Other practical measures include Dossette boxes or blister packs, written reminders as notes or on calendars, alarm reminders on watches or phones, or adherence applications on smartphones. Changing the formulation from tablets to liquids can help some, but limited availability can hinder constructing regimens solely based on liquids. Current drugs available as liquids are lopinavir, darunavir, ritonavir and zidovudine, while the combination pill of tenofovir and emtricitabine can be dissolved. In some extreme situations, the action of taking ART orally can serve as a complex psychological barrier to adherence and has been supported by the insertion of a percutaneous endoscopic gastrostomy.

 

Key points

  • When commencing ART in a patient who is treatment-naïve, a combination of three drugs should always be given.
  • Treatment-experienced patients require ART combinations constructed based on their previous ART history, as well as resistance profiles, and the usual factors as considered for naïve patients.
  • Monotherapy and dual therapy are used under specific circumstances including tolerability, reduced pill burden and adherence, but cannot be considered as standard of care.
  • All ART drugs can cause unwanted side effects, but not everyone will experience them. 
  • Side effects cannot be categorised into inclusive categories, and can be asymptomatic and unpredictable.
  • Poor adherence runs the risk of developing drug resistance, virological failure and loss of future treatment options.

 

References

  1. Fischl MA et al. The efficacy of 3'-azido-3'-deoxythymidine, an inhibitor of HTLV-III / LAV replication, to patients with AIDS or AIDS-related complex: a double-blind placebo-controlled trial. N Engl J Med 1987;317:185–91.
  2. Fischl MAet al. The efficacy of azidothymidine (AZT) in the treatment of patients with AIDS and AIDS-related complex: a double-blind, placebo-controlled trial. N Engl J Med 1987;317:185–91.
  3. El-Sadr WM et al.
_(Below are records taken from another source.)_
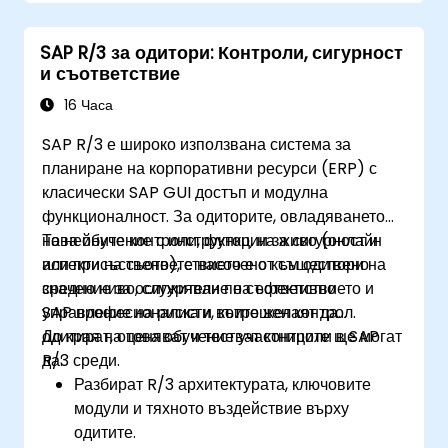
компонентите на SAP S/4HANA.
Наблюдават, анализират и оптимизират
SAP R/3 за одитори: Контроли, сигурност
ефективността на cash application.
и съответствие
16 Часа
SAP R/3 е широко използвана система за
планиране на корпоративни ресурси (ERP) с
класически SAP GUI достъп и модулна
функционалност. За одиторите, овладяването
на нейните контроли, функции за сигурност и
Това обучение с инструктор, на живо (онлайн
аспекти на съответствието е от съществено
или присъствено), е насочено към одитори на
значение за осигуряване на ефективно
средно ниво, служители по съответствието и
управление на риска и вътрешен контрол.
SAP професионалисти, които желаят да
одитират, оценяват и тестват контроли в SAP
До края на това обучение участниците ще могат
R/3 среди.
да:
Разбират R/3 архитектурата, ключовите
модули и тяхното въздействие върху
одитите.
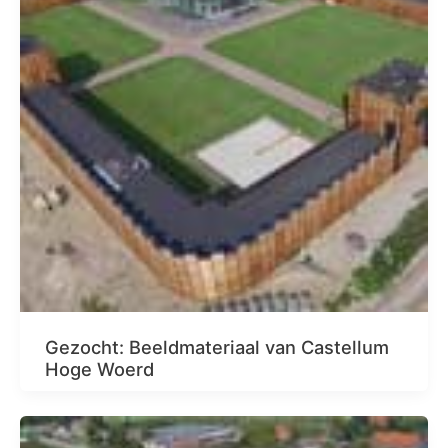
Gezocht: Beeldmateriaal van Castellum
Hoge Woerd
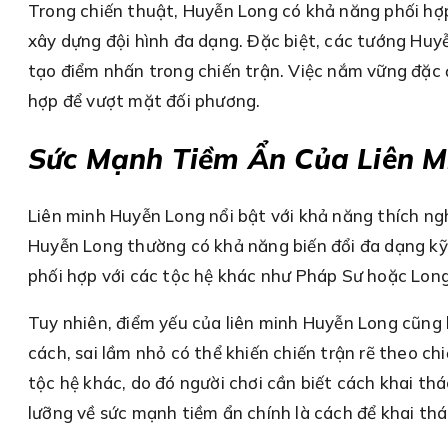
Trong chiến thuật, Huyễn Long có khả năng phối hợ
xây dựng đội hình đa dạng. Đặc biệt, các tướng Huy
tạo điểm nhấn trong chiến trận. Việc nắm vững đặc đ
hợp để vượt mặt đối phương.
Sức Mạnh Tiềm Ẩn Của Liên M
Liên minh Huyễn Long nổi bật với khả năng thích ng
Huyễn Long thường có khả năng biến đổi đa dạng kỹ n
phối hợp với các tộc hệ khác như Pháp Sư hoặc Long
Tuy nhiên, điểm yếu của liên minh Huyễn Long cũng 
cách, sai lầm nhỏ có thể khiến chiến trận rẽ theo c
tộc hệ khác, do đó người chơi cần biết cách khai th
lưỡng về sức mạnh tiềm ẩn chính là cách để khai thá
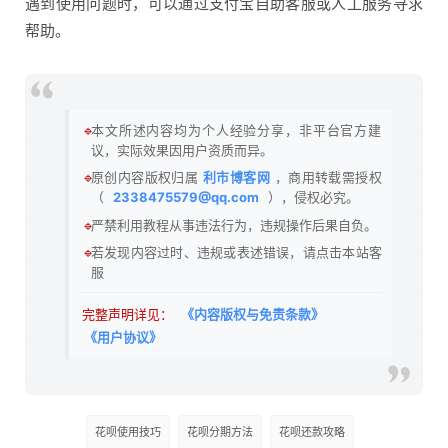
遇到使用问题时，可以通过支付宝自助客服或人工服务寻求
帮助。
🔹
本文所述内容均为个人经验分享，非平台官方建
议，实际效果因用户资质而异。
🔹
原创内容版权归属
利市博客网
，商用转载需授权
（
2338475579@qq.com
），侵权必究。
🔹
严禁利用教程从事违法行为，违规操作后果自负。
🔹
若发现内容过时、违规或表述错误，请点击本站客
服
完整声明详见：
《内容版权与免责条款》
《用户协议》
花呗使用技巧
花呗分期方法
花呗还款攻略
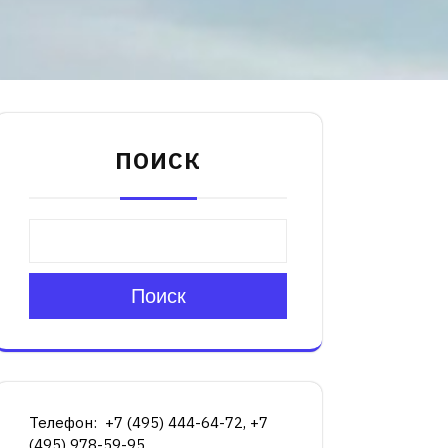
ПОИСК
Поиск
Телефон: +7 (495) 444-64-72, +7
(495) 978-59-95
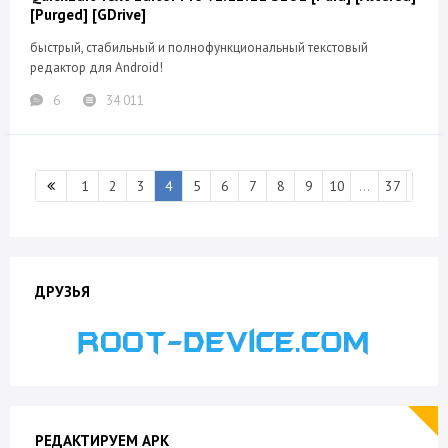
[Purged] [GDrive]
быстрый, стабильный и полнофункциональный текстовый
редактор для Android!
6
34 011
1
2
3
4
5
6
7
8
9
10
...
37
ДРУЗЬЯ
РЕДАКТИРУЕМ APK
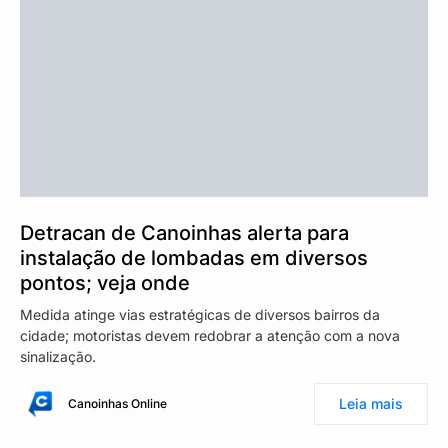
Detracan de Canoinhas alerta para
instalação de lombadas em diversos
pontos; veja onde
Medida atinge vias estratégicas de diversos bairros da
cidade; motoristas devem redobrar a atenção com a nova
sinalização.
Leia mais
Canoinhas Online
CD4+ count-guided interruption of antiretroviral treatment. N Engl J Med 2006;355:2283–96. 
  4. Cohen MS et al. Prevention of HIV-1 infection with early antiretroviral therapy. N Engl J Med 2011; 365:493–505. 
  5. Donnell D et al. Heterosexual HIV-1 transmission after initiation of antiretroviral therapy: a prospective cohort analysis. Lancet 2010;375: 2092–2098. 
  6. Rodger A et al. HIV transmission risk through condomless sex if HIV+ partner on suppressive ART: PARTNER Study. 21st CROI, 3–6 March 2014, Boston. Oral late breaker abstract 153LB. www. croiwebcasts.org/console/player/22072
  7. Guidelines - DHHS: Guidelines for the Use of Antiretroviral Agents in HIV-1-Infected Adults and Adolescents". US Department of Health and Human Services. 2015-4-8; EACS: European AIDS Clinical Society (EACS). October 2013; WHO: WHO | Consolidated guidelines on the use of antiretroviral drugs for treating and preventing HIV infection". June 30, 2013. p. 38. ISBN 978 92 4 150572 7; British.
  8. AIDS Action Committee. New and experimental HIV drugs and treatments. www.aac.org/get-infohealth-library-topics/new-and-experimental-hiv. html#Anchor2.
  9. Haynes RB et al. Interventions for enhancing medication adherence. Cochrane Database Syst Rev 2008;(2):CD000011.